The March 2011 quake-tsunami disasters and the nuclear crisis they triggered proved a huge challenge for Fujisaki, who as Japan’s most senior envoy in Washington acted as a liaison between the U.S. and Japanese governments 24 hours a day.
He recalled that his team of some 100 officials from different ministries held meetings at least five times a day to deal with the aftermath and frequently met with officials from the White House, the U.S. State, Defense and Energy departments, and the Food and Drug Administration to convey the situation in the disaster-hit Tohoku region and the assistance Japan required.
Fujisaki was impressed with the response of the FDA, which handled the crisis in a scientific manner and did not try to escalate people’s concerns unnecessarily.
Another of his tasks during that time involved appearing on U.S. television programs to explain the difficulties Japan faced to the American public. He also approached various U.S. organizations to convey Japan’s appreciation for their help.
But it was not only Japanese officials who worked hard in Washington, Fujisaki pointed out, as the State Department quickly set up a team to deal with the natural and nuclear crises.
“There were always about 10 officials who stayed overnight (at the State Department), despite the fact that the disasters had occurred in a foreign country — not theirs,” he said.
Obama’s advisors also held daily video conferences with top-level atomic energy experts across the United States to discuss the three core meltdowns suffered by the Fukushima No. 1 power plant and report back to the president, Fujisaki said.
After pop superstar Lady Gaga started collecting substantial donations for victims of the March 11 catastrophe through rubber bracelets bearing messages such as “We pray for Japan,” Fujisaki produced his own for various occasions while in Washington, including some with the phrase “Arigato from Japan” to show gratitude for the U.S. support.
“Not only U.S. rescue teams engaged in disaster areas but many Americans across the country worked very hard based on Washington’s encouragement,” said Fujisaki, who wore a rubber bracelet during the interview reading “We love Fujisaki,” a farewell gift from a deputy secretary of state before he returned home in November.
Asked about Obama’s second term in office, he said Washington is likely to focus on three principal issues: how to deal with China’s new leaders, Iran’s nuclear ambitions and the stalled Middle East peace process.
On the recent diplomatic tensions in East Asia, Fujisaki pointed to China’s leadership transition in November and South Korea’s upcoming presidential poll as factors that should provide opportunities for Tokyo to mend its frayed relations with Beijing and Seoul over the Senkaku and Takeshima isle disputes, especially as a new leader is expected to take the helm in Tokyo after the Dec. 16 Lower House poll.
In addition to diplomatic matters, Fujisaki feels strongly about overhauling the nation’s English-language education to increase Japan’s influence in the global arena, and is proposing three remedies to improve standards.

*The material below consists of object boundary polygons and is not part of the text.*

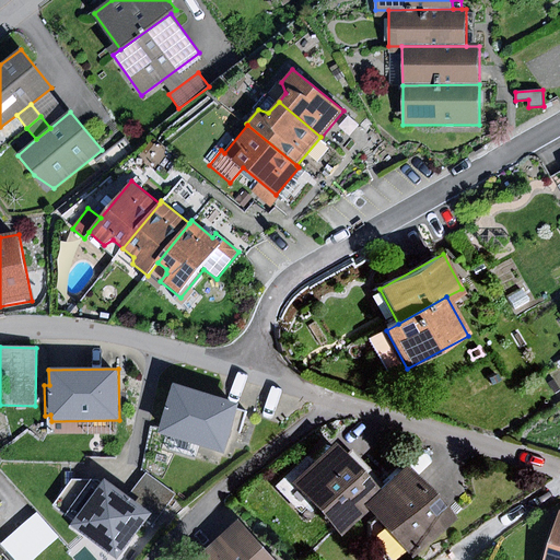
[(496,373),(486,376),(488,383),(498,380),(496,373)]
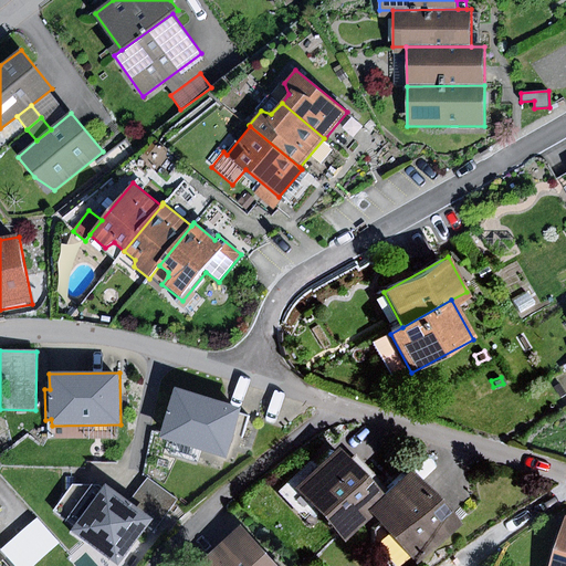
[(243,408),(177,388),(161,439),(228,460),(243,408)]
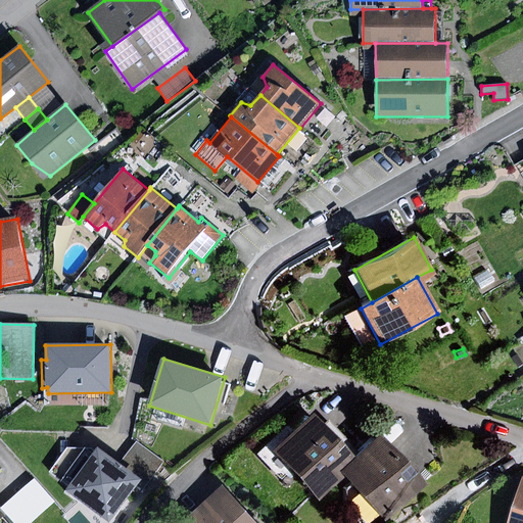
[(343,475),(359,460),(314,414),(275,452),(319,497),(343,475)]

He argues companies should have a quota for recruiting employees who graduated from American colleges, while entrance exams for Japanese universities should also adopt more internationally recognized English exams, such as TOEFL.
Raising the language skills of English teachers at public schools by giving them the chance to study abroad is also essential, according to Fujisaki, who noted that a government program to send 100 junior high school teachers to U.S. universities for six months finally began last year.
“To prevent Japan from falling behind other countries in terms of internationalization, English education is the key,” he stressed.